Wer als Asylbewerber anerkannt ist, bekommt zunächst eine dreijährige Aufenthaltserlaubnis. Wenn danach keine triftigen Gründe dagegen vorliegen, bekommt der anerkannte Asylbewerber eine unbefristete Niederlassungserlaubnis.

Wann darf man arbeiten?

In diesem Punkt unterscheiden sich beide Gruppen deutlich: Während Kontingentflüchtlinge sofort eine Arbeit aufnehmen dürfen, bleiben Asylbewerber auch mit Aufenthaltsgenehmigung mindestens drei Monate von einer Erwerbsarbeit ausgeschlossen. Auch danach hat zunächst ein Deutscher, EU-Ausländer oder anerkannter Flüchtling das Vorrecht auf einen konkreten Arbeitsplatz. Erst nach einem Aufenthalt von mindestens 15 Monaten in Deutschland entfällt die Vorrangprüfung.

Zusätzlich gilt: Asylbewerber, die aus einem sogenannten sicheren Herkunftsstaat kommen und nach dem 31. August 2015 einen Asylantrag gestellt haben, dürfen so lange nicht arbeiten, wie ihr Asylverfahren läuft.
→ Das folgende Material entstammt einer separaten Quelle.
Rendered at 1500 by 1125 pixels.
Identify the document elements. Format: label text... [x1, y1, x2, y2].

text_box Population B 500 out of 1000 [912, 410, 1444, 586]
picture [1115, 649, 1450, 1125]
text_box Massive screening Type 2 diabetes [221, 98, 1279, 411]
Wo wird man untergebracht?

Kontingentflüchtlinge sollen zunächst zwei Wochen in den Grenzdurchgangslagern Friedland und Bramsche oder, wenn sie Verwandte in Deutschland haben, bei ihnen untergebracht werden. Anschließend werden sie nach dem sogenannten Königsteiner Schlüssel auf die Bundesländer aufgeteilt.

Während der Dauer ihres Asylverfahrens dürfen sich Asylbewerber durch die "Residenzpflicht" nur eingeschränkt innerhalb Deutschlands bewegen. Erst wenn ein Asylbewerber einen positiven Bescheid bekommt, darf er seinen Wohnsitz frei wählen.